A GAN is a machine learning model that generates new data, such as an image, that resembles a given dataset. Developed in 2014, it consists of two neural networks: a generator, which creates new images from random noise, and a discriminator, which evaluates the similarity of the new images to the training dataset. Unlike earlier forms of programmed AI, GANs “learn” by analysing many images to recognise patterns. As both networks improve through the process, it continues until the generator has produced an image almost indistinguishable from the dataset. The distinct aesthetic results of this process—the visible AI “artefacts” and the surreal, occasionally grotesque and non-human forms generated by the machine—are a crucial consequence for Klingemann, as the complexity of the human figure challenges and reveals the limits of AI capabilities in the 2010s.
Selected photographs from 'Myriad (Tulips)’, Anna Ridler, 2019
Anna Ridler (born 1985) is an artist and researcher who lives and works in London. She works with machine learning technologies, including Generative Adversarial Networks (GANs), to better understand these technologies and to interrogate systems of knowledge embedded within and produced by them. Her work draws attention to the human behind automation and artificial intelligence technologies.
Much of Ridler’s recent work centres on ideas of speculation and draws on the history of the “Tulip Mania” that swept the Netherlands and much of Europe in the 1630s, when the price of tulips soared before dramatically crashing. In 2019, while based in the Netherlands, she produced and classified 10,000 photographs of tulips over a 3-month seasonal span. Photographed and manually categorised by Ridler during this period, this dataset forms the work Myriad.
The resulting dataset is displayed as tiled photographic prints with hand-written annotations, which brings the digital dataset back into the physical realm. Its size and detail remind us of the human labour, time, and resources required to create, classify, and maintain the huge datasets that underpin everyday machine-learning technologies. The handwritten metadata tags expose the difficulties of classifying even “simple” flowers into discrete categories, such as colours, encouraging us to reflect on the subjectivity and embedded values in both human and machine classification.
Sorting Song, Simone C Niquille, 2021
Simone C Niquille (born 1987) is a Swiss designer and researcher based in Amsterdam. Through her practice, technoflesh Studio, she produces films and writing that investigate computer vision technologies, the images they create, and the worlds they construct through classification.
Niquille’s 2021 film Sorting Song is a computer-generated film that explores how everyday objects become machine-readable for computer vision technologies. It explores classification processes, asking how we know when a chair is a chair. To produce the film, Niquille sourced a series of objects from the SceneNet RGB-D indoor training dataset: a large-scale library of 3D models, floor plans, and domestic objects compiled in 2017 by the Dyson Robotics Lab at Imperial College London to develop machine vision capabilities for domestic robots.
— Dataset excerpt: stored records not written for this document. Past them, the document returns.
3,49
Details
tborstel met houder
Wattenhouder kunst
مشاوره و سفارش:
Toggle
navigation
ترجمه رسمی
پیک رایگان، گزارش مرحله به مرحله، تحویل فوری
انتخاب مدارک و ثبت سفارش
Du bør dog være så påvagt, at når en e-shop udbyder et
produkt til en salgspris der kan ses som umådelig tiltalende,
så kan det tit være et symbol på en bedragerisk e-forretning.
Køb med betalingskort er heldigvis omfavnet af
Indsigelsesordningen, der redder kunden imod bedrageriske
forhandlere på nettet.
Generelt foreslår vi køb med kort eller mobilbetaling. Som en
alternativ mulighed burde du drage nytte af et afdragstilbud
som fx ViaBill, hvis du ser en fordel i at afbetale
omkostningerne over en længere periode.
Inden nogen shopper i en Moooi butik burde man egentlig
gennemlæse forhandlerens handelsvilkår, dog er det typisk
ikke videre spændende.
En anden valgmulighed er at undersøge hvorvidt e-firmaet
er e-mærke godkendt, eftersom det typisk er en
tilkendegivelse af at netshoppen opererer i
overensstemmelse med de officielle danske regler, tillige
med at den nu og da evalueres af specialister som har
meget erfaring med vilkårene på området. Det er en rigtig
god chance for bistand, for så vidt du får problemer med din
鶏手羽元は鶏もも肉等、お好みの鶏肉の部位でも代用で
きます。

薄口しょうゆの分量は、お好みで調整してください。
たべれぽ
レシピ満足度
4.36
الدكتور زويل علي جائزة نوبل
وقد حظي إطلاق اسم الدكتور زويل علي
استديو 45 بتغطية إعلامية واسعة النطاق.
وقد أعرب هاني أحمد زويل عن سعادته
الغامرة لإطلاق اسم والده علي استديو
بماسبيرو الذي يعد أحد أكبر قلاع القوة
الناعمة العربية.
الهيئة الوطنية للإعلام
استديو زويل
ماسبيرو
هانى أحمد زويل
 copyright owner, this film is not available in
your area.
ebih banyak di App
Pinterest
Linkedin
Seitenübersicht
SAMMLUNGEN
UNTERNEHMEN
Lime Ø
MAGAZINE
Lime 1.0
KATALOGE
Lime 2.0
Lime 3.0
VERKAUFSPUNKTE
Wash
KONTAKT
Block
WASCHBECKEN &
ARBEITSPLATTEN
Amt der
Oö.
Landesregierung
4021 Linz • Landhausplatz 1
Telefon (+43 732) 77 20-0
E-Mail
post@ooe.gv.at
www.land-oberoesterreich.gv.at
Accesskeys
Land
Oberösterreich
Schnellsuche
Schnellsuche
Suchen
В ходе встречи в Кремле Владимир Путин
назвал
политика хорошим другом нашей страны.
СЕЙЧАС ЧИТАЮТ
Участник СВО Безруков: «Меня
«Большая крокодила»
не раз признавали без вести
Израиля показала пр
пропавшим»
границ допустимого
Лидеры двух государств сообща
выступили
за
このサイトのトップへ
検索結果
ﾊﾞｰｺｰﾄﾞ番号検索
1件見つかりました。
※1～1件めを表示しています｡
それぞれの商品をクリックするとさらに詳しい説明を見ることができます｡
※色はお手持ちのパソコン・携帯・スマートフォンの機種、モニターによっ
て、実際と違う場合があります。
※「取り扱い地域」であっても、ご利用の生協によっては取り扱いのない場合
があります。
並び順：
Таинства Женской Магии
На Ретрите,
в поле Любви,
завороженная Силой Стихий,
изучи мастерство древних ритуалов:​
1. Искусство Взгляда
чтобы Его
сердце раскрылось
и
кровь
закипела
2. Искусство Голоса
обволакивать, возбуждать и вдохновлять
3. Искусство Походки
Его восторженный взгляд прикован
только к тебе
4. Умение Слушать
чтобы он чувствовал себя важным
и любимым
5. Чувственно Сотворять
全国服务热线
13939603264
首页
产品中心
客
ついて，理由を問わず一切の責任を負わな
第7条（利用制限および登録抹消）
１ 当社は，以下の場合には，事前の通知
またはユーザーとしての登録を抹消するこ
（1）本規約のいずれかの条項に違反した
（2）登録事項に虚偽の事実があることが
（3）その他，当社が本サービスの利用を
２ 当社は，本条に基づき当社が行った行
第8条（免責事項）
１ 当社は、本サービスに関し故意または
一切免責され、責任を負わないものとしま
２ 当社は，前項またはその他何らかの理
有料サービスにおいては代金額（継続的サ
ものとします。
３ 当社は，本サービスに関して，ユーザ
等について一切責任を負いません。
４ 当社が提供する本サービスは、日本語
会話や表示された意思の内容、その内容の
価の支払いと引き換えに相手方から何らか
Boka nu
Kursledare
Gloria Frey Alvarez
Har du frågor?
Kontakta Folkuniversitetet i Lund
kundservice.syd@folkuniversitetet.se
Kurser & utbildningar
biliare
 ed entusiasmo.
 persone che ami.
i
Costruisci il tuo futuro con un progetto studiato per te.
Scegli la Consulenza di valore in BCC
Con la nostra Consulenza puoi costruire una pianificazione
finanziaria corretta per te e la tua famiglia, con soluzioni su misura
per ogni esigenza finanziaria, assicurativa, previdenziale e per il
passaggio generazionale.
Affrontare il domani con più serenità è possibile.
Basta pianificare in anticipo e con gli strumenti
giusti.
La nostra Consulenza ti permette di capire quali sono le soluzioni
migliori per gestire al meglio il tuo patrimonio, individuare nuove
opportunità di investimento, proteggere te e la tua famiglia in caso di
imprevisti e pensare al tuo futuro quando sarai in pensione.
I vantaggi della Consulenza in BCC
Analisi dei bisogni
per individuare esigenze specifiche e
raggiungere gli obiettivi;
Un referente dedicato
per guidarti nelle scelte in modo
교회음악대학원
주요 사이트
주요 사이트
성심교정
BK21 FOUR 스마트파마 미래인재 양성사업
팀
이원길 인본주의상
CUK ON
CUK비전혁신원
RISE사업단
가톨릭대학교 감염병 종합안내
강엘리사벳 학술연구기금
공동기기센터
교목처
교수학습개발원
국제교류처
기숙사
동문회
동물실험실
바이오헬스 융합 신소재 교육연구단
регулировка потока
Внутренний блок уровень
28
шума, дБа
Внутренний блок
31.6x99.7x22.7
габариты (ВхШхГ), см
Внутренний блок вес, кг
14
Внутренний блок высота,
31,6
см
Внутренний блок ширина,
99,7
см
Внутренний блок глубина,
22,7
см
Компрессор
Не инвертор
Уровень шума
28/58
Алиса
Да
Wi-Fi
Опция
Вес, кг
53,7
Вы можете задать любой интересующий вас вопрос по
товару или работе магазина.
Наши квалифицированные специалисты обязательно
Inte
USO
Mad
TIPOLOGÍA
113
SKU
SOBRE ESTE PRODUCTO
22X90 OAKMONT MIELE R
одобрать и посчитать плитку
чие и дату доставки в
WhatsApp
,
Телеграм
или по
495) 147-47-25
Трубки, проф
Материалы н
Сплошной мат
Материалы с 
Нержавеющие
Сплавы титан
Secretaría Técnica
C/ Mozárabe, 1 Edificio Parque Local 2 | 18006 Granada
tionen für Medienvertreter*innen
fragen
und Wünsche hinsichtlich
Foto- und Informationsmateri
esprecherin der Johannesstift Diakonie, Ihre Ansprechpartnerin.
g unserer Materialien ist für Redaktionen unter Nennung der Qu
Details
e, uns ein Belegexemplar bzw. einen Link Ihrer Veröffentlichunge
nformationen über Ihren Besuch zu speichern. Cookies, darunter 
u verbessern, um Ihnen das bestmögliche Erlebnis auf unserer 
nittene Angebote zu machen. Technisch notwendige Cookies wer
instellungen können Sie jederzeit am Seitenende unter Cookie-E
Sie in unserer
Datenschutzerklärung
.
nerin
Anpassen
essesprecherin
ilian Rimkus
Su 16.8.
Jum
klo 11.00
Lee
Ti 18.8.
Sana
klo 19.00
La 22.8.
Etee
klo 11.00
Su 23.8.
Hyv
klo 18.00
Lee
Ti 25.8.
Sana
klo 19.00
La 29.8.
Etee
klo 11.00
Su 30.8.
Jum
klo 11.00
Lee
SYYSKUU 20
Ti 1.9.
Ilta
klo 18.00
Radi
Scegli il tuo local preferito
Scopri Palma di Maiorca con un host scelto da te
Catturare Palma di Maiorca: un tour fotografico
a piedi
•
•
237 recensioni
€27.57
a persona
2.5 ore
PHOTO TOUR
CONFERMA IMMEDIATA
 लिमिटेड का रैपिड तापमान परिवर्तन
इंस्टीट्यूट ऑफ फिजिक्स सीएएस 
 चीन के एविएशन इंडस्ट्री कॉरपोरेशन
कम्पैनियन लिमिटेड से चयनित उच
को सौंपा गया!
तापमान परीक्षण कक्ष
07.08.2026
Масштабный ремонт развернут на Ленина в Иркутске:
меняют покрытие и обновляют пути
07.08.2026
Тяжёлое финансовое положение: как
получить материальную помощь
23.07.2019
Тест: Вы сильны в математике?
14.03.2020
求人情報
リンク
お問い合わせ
Using these objects and their machinic classifications, the film features a conversation between two young voices that question the nature of things, drawing on the nursery rhyme in which children learn to name objects and distinguish them from one another.
Sorting Song shows us where our designed world has become machine-readable. It encourages us to reflect on object classification removed from the nuances provided by human context: When is a vase a bowl? Is a toilet a chair? Niquille advocates against machine learning as a tool to encode assumptions and reduce reality. Sorting Song playfully draws attention to how embedded assumptions in software can lead to potential mistakes in interpretation. It asks us to consider how these reductive and mistaken interpretations will shape our future reality in which robots may start to cohabit with humans in everyday life.